The American Public Garden Association holds an annual meeting, and this year the meeting is in Washington, D.C., co-sponsored by the U.S. Botanical Garden.

"Last year, when they started planning the meeting, they sent out a request for proposals," said Jennifer Colson, executive director of the Sawtooth Botanical Garden. "They were looking for stories on how gardens impact their communities and make a difference in people's lives, both locally and globally."

Colson submitted a proposal a year ago, using the Garden of Infinite Compassion as an example of a garden that might be considered for the "Soothing the Spirit" display.

In early April, she received an e-mail asking her to look at the copy for technical errors.

"They had done the whole exhibit without telling any of the gardens," she said. "The only thing was they misspelled Ketchum. We are the featured garden with a big photograph. The other two are the Japanese Garden in Portland, Ore, and the Mt. Auburn Cemetery in Boston."
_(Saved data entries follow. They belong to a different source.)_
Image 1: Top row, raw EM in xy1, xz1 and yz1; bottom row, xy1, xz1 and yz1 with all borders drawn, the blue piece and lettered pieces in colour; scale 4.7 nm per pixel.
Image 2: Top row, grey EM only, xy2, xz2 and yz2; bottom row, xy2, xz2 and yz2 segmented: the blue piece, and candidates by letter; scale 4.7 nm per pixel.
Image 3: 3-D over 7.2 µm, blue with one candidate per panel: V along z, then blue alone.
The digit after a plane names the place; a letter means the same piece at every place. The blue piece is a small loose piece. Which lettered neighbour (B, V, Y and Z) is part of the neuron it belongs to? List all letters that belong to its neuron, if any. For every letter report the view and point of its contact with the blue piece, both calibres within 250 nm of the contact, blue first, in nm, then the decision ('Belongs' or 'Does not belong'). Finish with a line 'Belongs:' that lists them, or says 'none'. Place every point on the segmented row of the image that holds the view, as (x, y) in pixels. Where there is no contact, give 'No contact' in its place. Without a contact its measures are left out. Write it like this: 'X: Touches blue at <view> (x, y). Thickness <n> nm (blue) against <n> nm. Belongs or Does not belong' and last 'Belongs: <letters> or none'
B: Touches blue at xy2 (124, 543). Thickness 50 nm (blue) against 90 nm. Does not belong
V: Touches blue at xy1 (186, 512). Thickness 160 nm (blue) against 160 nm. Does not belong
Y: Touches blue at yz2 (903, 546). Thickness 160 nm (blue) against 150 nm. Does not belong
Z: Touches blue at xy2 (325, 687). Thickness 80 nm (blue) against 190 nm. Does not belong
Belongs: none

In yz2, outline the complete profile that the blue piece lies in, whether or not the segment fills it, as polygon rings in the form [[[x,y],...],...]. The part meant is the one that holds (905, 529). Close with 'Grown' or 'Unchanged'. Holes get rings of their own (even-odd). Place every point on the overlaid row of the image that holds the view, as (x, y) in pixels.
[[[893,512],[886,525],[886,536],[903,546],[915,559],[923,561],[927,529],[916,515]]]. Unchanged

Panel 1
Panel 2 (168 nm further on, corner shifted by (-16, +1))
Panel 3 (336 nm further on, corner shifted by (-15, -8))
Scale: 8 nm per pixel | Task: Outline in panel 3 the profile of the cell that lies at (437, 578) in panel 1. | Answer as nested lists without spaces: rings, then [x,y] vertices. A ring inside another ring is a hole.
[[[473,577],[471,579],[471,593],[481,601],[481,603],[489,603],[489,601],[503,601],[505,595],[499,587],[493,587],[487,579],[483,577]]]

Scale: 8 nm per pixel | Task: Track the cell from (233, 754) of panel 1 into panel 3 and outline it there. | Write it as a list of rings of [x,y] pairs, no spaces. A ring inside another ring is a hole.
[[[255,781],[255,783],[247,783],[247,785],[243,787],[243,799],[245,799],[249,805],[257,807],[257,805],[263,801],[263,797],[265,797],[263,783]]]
The story panel situated in Area One, North Pergola, on the mall features a picture of the Tibetan prayer wheel taken by Ketchum photographer Paulette Phlipot. "Soothing the Spirit" is the headline above the photo. The text of the panel reads in part:

"People escaping the pressures of daily life seek out the beauty, solitude and quiet grace found in gardens. For some public gardens, providing sanctuary is a primary mission.

"The Garden of Infinite Compassion at the Sawtooth Botanical Garden in Ketchum, Idaho, is a place of reflection for people of all faiths. Its centerpiece is a Tibetan Prayer Wheel, one of only two in North America, and the only one blessed by the Dalai Lama. Water from a stream turns the Wheel, spreading blessings and hope."

If you can't take in the exhibit in D.C., simply head to the Sawtooth Botanical Garden and take a gander at the real thing, in situ.